Los jóvenes críticos percibían aquel panorama como un terreno insuficiente para contar las inquietudes de su generación . Desde las páginas de Cahiers du Cinéma , un grupo de apasionados cinéfilos -que, en cierto sentido, guarda algunas afinidades con los jóvenes del Nuevo Cine Argentino de los 90- inició a cuestionar ese orden establecido , anticipando, acaso, el inconformismo que marcaría la década siguiente.

François Truffaut , Jacques Rivette, Éric Rohmer y Jean-Luc Godard compartían una convicción: el director debía ser un autor y el cine, una forma de pensamiento antes que una industria de fórmulas. Admiraban las películas de Alfred Hitchcock y despreciaban las de Claude Autant-Lara .

Aquel proceso fue bautizado como Nouvelle Vague , aunque en rigor nadie lo había concebido como un movimiento organizado. Era, más bien, una especie de coincidencia generacional y una misma urgencia por romper las convenciones, los moldes del cine heredado.

La historia dice que lo consiguieron. Las cámaras salieron a las calles, los presupuestos se redujeron y las historias se volvieron más cercanas.

El cine podía improvisar, dialogar con la literatura, el jazz, la historieta o la filosofía y quebrar las reglas. Godard fue el más imprevisible de todos.

Ciencia ficción sin decorados futuristas Cuando "Alphaville" (Alphaville, une étrange aventure de Lemmy Caution” es el título original) llegó a las pantallas en 1965, Godard ya había superado el terremoto de "Sin aliento" , que había generado una recepción dividida al poner patas arriba las convenciones del film noir. En lugar de reproducir los códigos de la ciencia ficción, género en el que puede inscribirse la película aunque no sin reservas, decidió apropiarse de ellos y deformarlos por completo.

El protagonista es Lemmy Caution, un detective surgido de las novelas policiales e interpretado por Eddie Constantine. Su misión consiste en infiltrarse en una ciudad gobernada por una inteligencia artificial (sí, en 1965) llamada Alpha 60 y destruirla.

No obstante, el argumento es apenas un pretexto. Los edificios, las calles y las vidrieras del París de los 60 se convierten en la escenografía de una sociedad donde ciertas palabras han sido prohibidas y donde términos como amor, ternura o conciencia son residuos peligrosos.

El resultado es una mezcla extraña: cine negro, ciencia ficción, poesía y filosofía conviviendo en una misma obra. Una película que, por momentos, dialoga con "Invasión” , de Hugo Santiago, escrita por Jorge Luis Borges y Adolfo Bioy Casares.

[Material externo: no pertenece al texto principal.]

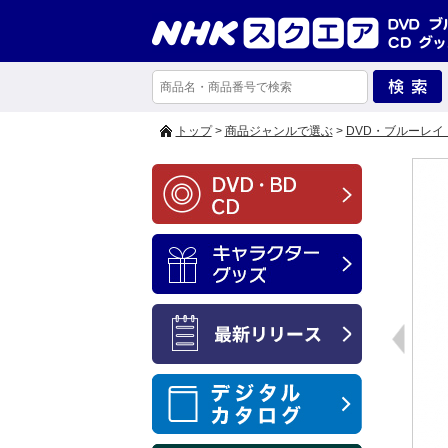
トップ
>
商品ジャンルで選ぶ
>
DVD・ブルーレイ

Un futuro que alcanzó al siglo XXI El 18 de junio, "Alphaville" volverá a los cines argentinos. Vista desde el presente, la computadora que gobierna la ciudad puede parecer rudimentaria, pero la inquietud que genera permanece intacta.

Porque la verdadera amenaza, en el fondo, no es la máquina en sí misma, sino la racionalidad convertida en sistema absoluto. Resulta perturbador comprobar que una película filmada cuando Internet era apenas una fantasía tecnológica dialogue con una época en la que los sistemas son capaces de clasificar deseos, consumos e información.

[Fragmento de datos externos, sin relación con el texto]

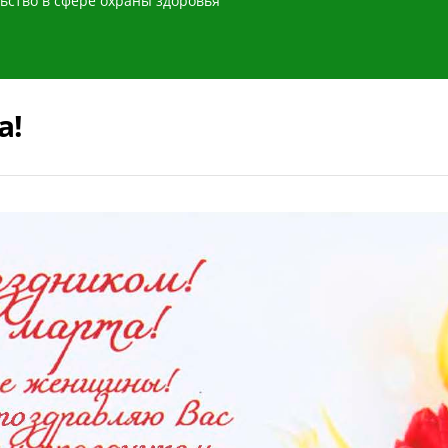
ьство в сфере охраны здоровья
а!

En "Alphaville", los habitantes aprenden a vivir sin determinadas palabras. Y Godard comprende la violencia implícita en esa amputación del lenguaje, porque también modifica, o reduce, la manera de comprender el mundo y de pensar los mecanismos que lo gobiernan.

Conversación permanente La influencia de "Alphaville" se extendió mucho más allá de Francia. Martin Scorsese, Wim Wenders, Jim Jarmusch, Wong Kar-wai y Quentin Tarantino reconocieron su deuda con Godard y con las variaciones que introdujo en el lenguaje cinematográfico.

Pero quizá lo más importante sea lo que hizo por los espectadores: les mostró que una película no tiene por qué ofrecer respuestas cerradas ni ajustarse a estructuras previsibles. Puede ser contradictoria, fragmentaria, incómoda.

"Comprender Alphaville es comprender a Godard" , escribió el crítico Andrew Sarris. De ahí la importancia de su regreso a los cines argentinos.

Porque en esa vieja distopía en blanco y negro hay preguntas que siguen abiertas.